Constants of the Motion in a Gravitational Field and the Hamilton-Jacobi Function

TL;DR

This paper introduces a method to derive constants of motion and trajectories in gravitational fields directly from spacetime metrics using the Hamilton-Jacobi function, offering new insights into classical and cosmological motion.

Contribution

It presents a novel approach starting from general relativity metrics to construct constants of motion and trajectories via the Hamilton-Jacobi function, differing from traditional Newtonian methods.

Findings

Derived Hamilton-Jacobi function from metrics

Applied method to Kepler's First Law

Formulated galaxy trajectories in Robertson-Walker space

Abstract

In most text books of mechanics, Newton's laws or Hamilton's equations of motion are first written down and then solved based on initial conditions to determine the constants of the motions and to describe the trajectories of the particles. In this essay, we take a different starting point.

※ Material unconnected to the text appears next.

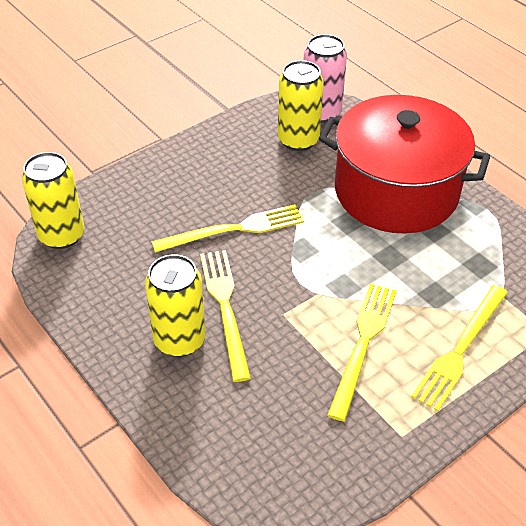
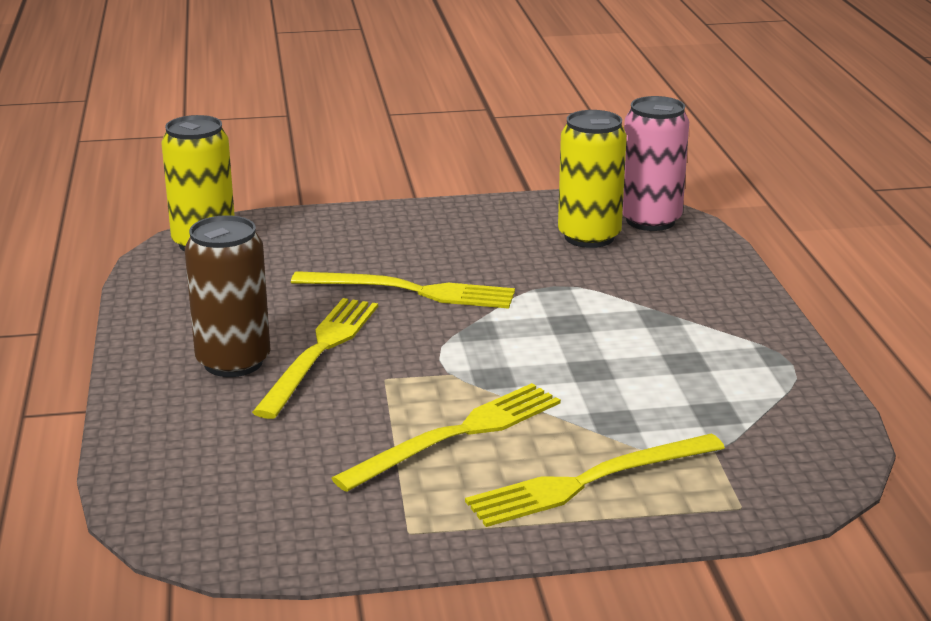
camera: 30 degrees right, 20 degrees down
(179, 340) = (233, 362): yellow can -> brown can
(396, 191) = (672, 314): red pot -> none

We begin with the metrics of general relativity and show how they can be used to construct by inspection constants of motion, which can then be used to write down the equations of the trajectories. This will be achieved by deriving a Hamiltonian-Jacobi function from the metric and showing that its existence requires all of the above mentioned properties. The article concludes with four applications, which includes a derivation of Kepler's First Law of Motion for planets, and a formula for describing the trajectories of galaxies moving in a space defined by the Robertson-Walker metric.